News  

Amankan Proyek PLTU Riau, Eni Saragih Terima 4,8 Miliar

Amankan Proyek PLTU Riau, Eni Saragih Terima 4,8 Miliar Radar Aktual

Komisi Pemberantasan Korupsi (KPK) telah menetapkan Wakil Ketua Komisi VII Eni Maulani Saragih (EMS) sebagai tersangka penerima suap terkait PLTU Riau. Dari kasus dugaan tindak pidana suap menyuap tersebut, menurut Wakil Ketua KPK Basaria Pandjaitan, Eni tak hanya menerima uang Rp 500 juta.

“Diduga penerimaan uang sebesar Rp 500 juta merupakan bagian dari komitmen fee 2,5 persen dari nilai proyek yang akan diberikan kepada kawan-kawan terkait kesepakatan kontrak kerjasama pembangunan PLTU Riau-1,” ungkap Wakil Ketua KPK Basaria Panjaitan, dalam konferensi pers,di Gedung Merah Putih KPK, Kuningan Persada, Jakarta Selatan, Sabtu (14/7/2018)

Basaria menjelaskan, penerimaan uang yang diterima Eni tak hanya dilakukan sekali ini saja. Menurut Basaria, politisi Partai Golkar tersebut telah menerima uang sebanyak empat kali dari Johannes Budisutrisno Kotjo (JBK) yang merupakan pemegang saham Blackgold Natural Resources Limited.

“Diduga penerimaan kali ini merupakan penerimaan keempat dari pengusaha JBK kepada EMS, dengan nilai total setidak-tidaknya Rp 4,8 miliar,” beber Basaria.

Adapun rincian penerimaan uang tersebut adalah pada bulan Desember 2017 sebesar Rp 2 miliar, bulan Maret 2018 Rp 2 miliar, dan pada tanggal 8 Juni 2018 Rp 300 juta. Uang tersebut diberikan oleh Johannes melalui stafnya dan keluarganya yang juga ikut diamankan pada Jumat (13/7) malam.

“Diduga peran EMS adalah untuk memuluskan proses penandatanganan kerja sama terkait pembangunan PLTU Riau-1,” jelas Basaria.

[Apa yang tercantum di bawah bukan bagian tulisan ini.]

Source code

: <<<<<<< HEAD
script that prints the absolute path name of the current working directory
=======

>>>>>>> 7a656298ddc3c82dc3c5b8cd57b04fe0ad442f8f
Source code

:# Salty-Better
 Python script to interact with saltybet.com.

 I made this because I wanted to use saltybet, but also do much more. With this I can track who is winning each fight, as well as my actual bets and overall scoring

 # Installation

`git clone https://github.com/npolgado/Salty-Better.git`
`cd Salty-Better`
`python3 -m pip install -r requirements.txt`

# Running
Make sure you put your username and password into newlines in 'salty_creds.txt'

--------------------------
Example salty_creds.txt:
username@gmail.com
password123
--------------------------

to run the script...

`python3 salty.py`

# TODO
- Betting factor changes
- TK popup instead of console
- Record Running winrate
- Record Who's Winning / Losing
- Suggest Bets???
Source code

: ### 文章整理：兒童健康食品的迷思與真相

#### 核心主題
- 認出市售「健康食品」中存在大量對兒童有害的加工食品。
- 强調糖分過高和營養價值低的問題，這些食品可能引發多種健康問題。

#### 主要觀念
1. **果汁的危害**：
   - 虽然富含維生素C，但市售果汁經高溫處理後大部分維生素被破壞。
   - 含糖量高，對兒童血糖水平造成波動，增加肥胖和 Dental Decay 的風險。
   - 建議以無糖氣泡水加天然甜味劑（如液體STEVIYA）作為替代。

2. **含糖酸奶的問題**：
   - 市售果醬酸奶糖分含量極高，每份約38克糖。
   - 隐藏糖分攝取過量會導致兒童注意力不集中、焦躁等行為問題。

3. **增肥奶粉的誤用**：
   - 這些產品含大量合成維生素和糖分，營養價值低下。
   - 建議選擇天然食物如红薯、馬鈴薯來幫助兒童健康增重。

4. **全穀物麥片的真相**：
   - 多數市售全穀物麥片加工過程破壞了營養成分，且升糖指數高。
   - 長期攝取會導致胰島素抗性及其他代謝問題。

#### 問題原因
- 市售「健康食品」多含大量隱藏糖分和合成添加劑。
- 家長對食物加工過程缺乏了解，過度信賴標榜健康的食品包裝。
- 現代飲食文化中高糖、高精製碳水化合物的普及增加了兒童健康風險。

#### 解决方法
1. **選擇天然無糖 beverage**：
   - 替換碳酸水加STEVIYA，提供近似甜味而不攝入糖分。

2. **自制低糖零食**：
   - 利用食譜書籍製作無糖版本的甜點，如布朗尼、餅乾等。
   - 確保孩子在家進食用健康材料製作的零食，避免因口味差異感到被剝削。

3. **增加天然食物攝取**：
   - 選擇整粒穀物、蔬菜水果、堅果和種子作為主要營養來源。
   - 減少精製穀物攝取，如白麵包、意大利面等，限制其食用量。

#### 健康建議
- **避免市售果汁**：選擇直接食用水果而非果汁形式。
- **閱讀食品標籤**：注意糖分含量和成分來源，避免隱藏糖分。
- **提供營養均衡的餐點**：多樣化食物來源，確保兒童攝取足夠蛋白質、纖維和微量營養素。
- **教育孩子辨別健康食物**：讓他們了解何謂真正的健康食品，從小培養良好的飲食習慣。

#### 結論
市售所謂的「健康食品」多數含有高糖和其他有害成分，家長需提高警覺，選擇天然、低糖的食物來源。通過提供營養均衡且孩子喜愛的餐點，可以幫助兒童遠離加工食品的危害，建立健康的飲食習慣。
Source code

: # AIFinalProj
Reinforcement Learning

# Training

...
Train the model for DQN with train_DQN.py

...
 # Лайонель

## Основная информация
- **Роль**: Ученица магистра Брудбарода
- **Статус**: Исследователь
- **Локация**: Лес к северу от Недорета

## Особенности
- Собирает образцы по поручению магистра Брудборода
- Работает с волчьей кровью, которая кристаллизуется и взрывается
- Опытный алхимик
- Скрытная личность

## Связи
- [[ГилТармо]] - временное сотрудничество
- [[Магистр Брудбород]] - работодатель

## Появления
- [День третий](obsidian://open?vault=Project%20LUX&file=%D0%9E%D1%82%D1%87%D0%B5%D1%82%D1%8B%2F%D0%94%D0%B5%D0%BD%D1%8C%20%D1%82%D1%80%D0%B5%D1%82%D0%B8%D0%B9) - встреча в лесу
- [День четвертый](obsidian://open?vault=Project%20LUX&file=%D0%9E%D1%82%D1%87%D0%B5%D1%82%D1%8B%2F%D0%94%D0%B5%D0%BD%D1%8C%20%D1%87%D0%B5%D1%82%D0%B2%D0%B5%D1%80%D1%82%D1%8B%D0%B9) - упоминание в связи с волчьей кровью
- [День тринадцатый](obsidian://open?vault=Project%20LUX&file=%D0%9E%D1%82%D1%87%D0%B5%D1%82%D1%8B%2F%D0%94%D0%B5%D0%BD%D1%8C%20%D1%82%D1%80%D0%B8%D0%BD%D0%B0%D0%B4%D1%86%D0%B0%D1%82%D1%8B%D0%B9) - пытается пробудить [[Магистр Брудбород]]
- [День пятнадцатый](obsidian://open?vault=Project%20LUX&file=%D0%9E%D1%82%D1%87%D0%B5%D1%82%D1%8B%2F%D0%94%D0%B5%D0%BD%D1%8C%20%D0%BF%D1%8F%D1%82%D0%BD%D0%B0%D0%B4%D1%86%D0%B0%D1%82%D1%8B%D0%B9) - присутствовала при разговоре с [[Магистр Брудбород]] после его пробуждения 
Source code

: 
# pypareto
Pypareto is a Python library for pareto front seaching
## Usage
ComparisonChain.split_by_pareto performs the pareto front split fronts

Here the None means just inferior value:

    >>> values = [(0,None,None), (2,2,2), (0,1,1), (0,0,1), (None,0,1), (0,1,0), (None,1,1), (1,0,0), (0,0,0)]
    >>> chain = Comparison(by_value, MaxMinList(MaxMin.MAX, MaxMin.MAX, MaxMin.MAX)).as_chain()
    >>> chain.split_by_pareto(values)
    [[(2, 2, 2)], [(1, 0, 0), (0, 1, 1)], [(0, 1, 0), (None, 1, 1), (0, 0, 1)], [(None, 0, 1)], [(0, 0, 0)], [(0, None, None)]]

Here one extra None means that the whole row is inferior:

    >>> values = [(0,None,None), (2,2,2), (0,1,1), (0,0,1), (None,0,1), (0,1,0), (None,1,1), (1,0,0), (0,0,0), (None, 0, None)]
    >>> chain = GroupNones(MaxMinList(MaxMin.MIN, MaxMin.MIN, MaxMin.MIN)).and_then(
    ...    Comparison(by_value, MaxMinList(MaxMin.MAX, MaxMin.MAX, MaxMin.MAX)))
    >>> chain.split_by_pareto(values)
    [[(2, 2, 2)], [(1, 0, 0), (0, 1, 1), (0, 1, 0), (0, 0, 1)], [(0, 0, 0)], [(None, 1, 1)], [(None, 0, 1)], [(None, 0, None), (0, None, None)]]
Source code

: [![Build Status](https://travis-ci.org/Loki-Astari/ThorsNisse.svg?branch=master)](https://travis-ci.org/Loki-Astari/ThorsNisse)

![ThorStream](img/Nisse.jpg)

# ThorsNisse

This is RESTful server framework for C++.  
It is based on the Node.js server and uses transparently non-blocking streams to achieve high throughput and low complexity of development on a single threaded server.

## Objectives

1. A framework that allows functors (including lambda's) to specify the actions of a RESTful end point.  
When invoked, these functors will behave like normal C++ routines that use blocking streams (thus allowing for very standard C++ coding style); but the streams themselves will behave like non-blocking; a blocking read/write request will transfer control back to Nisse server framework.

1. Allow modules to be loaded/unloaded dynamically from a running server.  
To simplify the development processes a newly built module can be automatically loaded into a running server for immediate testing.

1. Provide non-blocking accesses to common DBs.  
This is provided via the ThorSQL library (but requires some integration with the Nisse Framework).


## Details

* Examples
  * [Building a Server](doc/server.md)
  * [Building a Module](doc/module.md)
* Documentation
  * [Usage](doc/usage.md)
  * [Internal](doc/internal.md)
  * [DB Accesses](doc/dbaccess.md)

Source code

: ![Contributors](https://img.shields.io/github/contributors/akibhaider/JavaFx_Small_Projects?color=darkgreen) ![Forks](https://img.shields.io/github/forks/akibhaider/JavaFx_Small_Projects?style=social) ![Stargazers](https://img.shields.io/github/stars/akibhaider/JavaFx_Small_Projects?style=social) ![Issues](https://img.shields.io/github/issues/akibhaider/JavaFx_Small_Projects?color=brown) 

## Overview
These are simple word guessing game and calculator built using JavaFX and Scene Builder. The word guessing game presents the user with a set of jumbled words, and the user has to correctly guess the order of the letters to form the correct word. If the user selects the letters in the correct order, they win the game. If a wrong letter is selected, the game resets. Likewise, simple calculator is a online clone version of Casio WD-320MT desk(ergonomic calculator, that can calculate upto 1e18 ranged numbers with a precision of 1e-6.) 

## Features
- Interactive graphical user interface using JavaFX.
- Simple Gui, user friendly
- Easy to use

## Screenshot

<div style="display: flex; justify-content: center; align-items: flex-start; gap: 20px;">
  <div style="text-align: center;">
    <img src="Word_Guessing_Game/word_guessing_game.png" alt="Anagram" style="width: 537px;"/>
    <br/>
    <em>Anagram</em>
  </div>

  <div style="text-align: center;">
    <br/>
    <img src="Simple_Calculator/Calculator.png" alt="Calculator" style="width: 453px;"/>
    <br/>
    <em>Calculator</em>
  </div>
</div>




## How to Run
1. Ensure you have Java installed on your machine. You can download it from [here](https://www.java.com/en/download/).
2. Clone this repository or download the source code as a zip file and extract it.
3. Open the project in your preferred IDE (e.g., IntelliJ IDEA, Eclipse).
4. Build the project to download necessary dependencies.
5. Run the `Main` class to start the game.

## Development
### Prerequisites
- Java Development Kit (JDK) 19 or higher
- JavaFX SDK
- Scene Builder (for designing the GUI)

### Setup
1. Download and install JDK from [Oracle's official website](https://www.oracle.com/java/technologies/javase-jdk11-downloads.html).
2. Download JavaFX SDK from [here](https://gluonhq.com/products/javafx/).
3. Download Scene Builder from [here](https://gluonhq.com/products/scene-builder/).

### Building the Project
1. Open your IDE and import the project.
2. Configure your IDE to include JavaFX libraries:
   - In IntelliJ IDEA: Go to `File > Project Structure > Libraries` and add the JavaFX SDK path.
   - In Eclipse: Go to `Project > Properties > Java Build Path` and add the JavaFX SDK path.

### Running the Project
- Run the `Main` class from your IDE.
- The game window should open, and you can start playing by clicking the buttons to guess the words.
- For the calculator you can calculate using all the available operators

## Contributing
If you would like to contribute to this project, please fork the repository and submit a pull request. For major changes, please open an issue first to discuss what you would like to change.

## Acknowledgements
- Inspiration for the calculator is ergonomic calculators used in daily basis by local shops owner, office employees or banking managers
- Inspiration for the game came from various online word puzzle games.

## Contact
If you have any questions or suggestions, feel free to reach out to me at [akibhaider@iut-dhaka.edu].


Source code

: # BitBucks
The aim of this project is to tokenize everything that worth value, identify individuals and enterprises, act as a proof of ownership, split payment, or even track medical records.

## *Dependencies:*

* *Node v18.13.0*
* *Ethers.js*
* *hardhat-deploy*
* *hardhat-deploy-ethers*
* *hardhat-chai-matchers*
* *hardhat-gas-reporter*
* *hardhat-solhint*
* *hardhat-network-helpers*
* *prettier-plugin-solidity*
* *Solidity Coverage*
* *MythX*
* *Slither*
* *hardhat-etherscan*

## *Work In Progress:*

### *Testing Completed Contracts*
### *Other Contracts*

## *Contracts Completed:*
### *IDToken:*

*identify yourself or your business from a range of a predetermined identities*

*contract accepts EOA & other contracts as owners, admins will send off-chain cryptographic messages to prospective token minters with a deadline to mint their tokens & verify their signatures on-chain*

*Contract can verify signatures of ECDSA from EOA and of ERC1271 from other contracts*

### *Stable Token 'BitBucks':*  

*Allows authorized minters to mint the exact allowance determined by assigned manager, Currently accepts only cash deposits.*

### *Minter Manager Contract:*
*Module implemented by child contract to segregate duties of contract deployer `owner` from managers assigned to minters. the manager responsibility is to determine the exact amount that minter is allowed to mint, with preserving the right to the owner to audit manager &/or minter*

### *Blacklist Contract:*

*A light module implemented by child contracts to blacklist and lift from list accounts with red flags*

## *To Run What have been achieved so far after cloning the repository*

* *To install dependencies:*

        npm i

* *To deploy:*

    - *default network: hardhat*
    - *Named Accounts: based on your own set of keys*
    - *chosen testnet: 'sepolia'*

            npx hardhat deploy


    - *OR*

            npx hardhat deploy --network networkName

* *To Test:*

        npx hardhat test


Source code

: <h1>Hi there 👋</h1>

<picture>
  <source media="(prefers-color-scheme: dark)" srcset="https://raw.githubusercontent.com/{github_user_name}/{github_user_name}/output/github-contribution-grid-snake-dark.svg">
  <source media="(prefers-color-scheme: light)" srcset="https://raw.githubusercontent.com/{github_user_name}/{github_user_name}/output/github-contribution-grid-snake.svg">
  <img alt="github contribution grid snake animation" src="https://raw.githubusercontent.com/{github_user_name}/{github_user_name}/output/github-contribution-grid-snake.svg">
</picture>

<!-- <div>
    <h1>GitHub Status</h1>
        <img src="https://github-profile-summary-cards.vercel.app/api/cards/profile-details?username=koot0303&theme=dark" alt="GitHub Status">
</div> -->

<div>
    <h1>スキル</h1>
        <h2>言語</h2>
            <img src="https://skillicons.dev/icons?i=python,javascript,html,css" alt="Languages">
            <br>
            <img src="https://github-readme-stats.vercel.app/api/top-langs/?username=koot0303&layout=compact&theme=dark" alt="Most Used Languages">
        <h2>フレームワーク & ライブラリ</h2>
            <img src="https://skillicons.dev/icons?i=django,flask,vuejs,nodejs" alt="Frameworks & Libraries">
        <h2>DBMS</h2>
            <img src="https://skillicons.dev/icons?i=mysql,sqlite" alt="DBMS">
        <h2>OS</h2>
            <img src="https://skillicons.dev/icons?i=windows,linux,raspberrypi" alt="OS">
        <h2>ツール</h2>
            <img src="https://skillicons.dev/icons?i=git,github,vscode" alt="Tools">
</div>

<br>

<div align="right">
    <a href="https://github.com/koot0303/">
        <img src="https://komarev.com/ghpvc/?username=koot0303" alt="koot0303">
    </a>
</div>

Sebagai informasi, KPK menetapkan dua orang sebagai tersangka, yaitu Eni Maulani Saragih (EMS) yang merupakan anggota Komisi VII DPR RI sebagai pihak penerima dan Johannes Buditrisno Kotjo (JBK) yang merupakan pemegang saham Blackgold Natural Resources Limited sebagai pihak pemberi.

Sebagai pihak penerima, Politikus Partai Golkar ini kemudian disangkakan melanggar Pasal 12 huruf a atau huruf b atau Pasal 11 UU 31/1999 tentang Pemberantasan Tindak Pidana Korupsi sebagaimana diubah dengan UU 20/2001 juncto Pasal 55 (1) ke-1 KUHP.

Sementara sebagai pihak pemberi, Johannes yang merupakan pihak swasta disangkakan melanggar pasal melanggar Pasal 5 ayat (1) huruf a atau huruf b atau Pasal 13 UU 31/1999 tentang Pemberantasan Tindak Pidana Korupsi sebagaimana diubah dengan UU 20/2001.